US Could Change Iranian Regime without a Single Shot, Expert Says

By Julie Stahl | July 7, 2008 | 8:13 PM EDT

Jerusalem ( - The coalition victory in Iraq has caused Iran to watch its criticism of American leaders because it is afraid that it could come under U.S. pressures in the war against terrorism, an Iranian affairs expert said here on Tuesday.

Iran's former president, Akbar Hashemi Rafsanjani, was quoted earlier this week as saying that the issue of a resumption of ties between Iran and the United States could be put to a referendum.

Washington severed ties with Tehran after militants stormed the U.S. Embassy there and took staff members hostage as part of the 1979 Islamic Revolution.

The official Iranian news agency, IRNA, quoted Rafsanjani from an interview in the Rahbord (Strategy) quarterly as saying that the issue of Iranian-U.S. relations could be resolved through a referendum after the parliament and Supreme Leader Ayatollah Seyyed Ali Khamenei approve it.

The reports raised speculation that Iran was trying to avoid a confrontation with the U.S. following the decisive coalition victory in Iraq.

This past year, President Bush named Iran, along with Iraq and North Korea, as part of what he called the "axis of evil" - countries that are developing weapons of mass destruction and supporting terrorism.

Iranian affairs expert Menashe Amir said that Rafsanjani's office later denied the report and said he had been misquoted, but Amir believes that Tehran is nevertheless taking a low profile since the sweeping allied victory in Iraq.

"I have the feeling, since the victory in Baghdad, they are playing down and being very careful about [verbally] attacking U.S. [officials]," said Amir, who himself is from Iran and heads the Persian language news service of Israel Radio.

Because of the quick victory in Iraq, the Iranian leadership is afraid and is being very careful about any statements. Now, Syria is very seriously threatened in American rhetoric, and Tehran knows that it must take President Bush seriously, he added.

Bush warned Syria this weekend that it must cooperate with the U.S. and its coalition partners not to harbor any Iraqi officials and charged that Syria had chemical weapons.

Secretary of State Colin Powell said that the U.S. was looking into "possible measures of a diplomatic, economic or other nature" against Syria.

The U.S. could conquer Iran without a single shot, Amir said. The Iranian situation is "very ripe" for a regime change, he said.

If the Americans do the same in Iran as they did in Iraq - wage a months-long psychological war against Saddam - the Iranian regime "may collapse without a single shot," Amir said.

An expert on Shiite Islam, Dr.
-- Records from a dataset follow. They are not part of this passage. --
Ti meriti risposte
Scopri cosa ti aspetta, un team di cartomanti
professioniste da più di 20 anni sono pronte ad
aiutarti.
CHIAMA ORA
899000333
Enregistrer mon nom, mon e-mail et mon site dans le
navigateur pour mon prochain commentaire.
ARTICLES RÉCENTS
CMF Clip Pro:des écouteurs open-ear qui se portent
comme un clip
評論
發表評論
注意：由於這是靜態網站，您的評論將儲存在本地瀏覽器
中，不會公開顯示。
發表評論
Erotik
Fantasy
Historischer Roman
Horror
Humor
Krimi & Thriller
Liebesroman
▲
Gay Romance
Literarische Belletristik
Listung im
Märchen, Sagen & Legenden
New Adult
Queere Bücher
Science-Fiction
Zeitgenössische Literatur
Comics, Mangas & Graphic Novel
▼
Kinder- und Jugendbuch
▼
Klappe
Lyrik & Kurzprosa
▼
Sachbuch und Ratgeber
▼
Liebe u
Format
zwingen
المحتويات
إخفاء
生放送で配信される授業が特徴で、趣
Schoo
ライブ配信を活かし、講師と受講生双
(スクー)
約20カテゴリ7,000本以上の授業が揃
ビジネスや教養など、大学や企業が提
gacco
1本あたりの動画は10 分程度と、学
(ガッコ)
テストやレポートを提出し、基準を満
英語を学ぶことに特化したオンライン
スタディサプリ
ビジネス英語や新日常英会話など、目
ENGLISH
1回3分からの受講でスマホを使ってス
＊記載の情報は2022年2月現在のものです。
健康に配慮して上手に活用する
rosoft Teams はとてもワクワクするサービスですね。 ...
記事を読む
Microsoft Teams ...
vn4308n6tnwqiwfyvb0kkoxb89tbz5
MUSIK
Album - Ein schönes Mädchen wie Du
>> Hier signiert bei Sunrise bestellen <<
Meir Litvak from Tel Aviv University said he believes that Iran sees both positive and negative outcomes for itself as a result of the war.

Iran is not happy with the fact that it is now surrounded by the U.S. in Afghanistan, Turkey, Azerbaijan and now Iraq, Litvak said.

However, Iran is trying to play up to the international community by opening its nuclear facilities for inspection in order to "deprive the U.S. of any excuse" to attack, Litvak said.

But on the other hand, Iraq is looking to increase its influence among the Shiite Muslims in Iraq, he said.

Although the Shiite population is a natural ally for Iran, it is also concerned that the city of Najaf, where the founder of Shiite Islam is buried, will once again become a main religious and scholarly center and be in competition with Iran. Iran would hope to keep that in check by becoming involved, he said.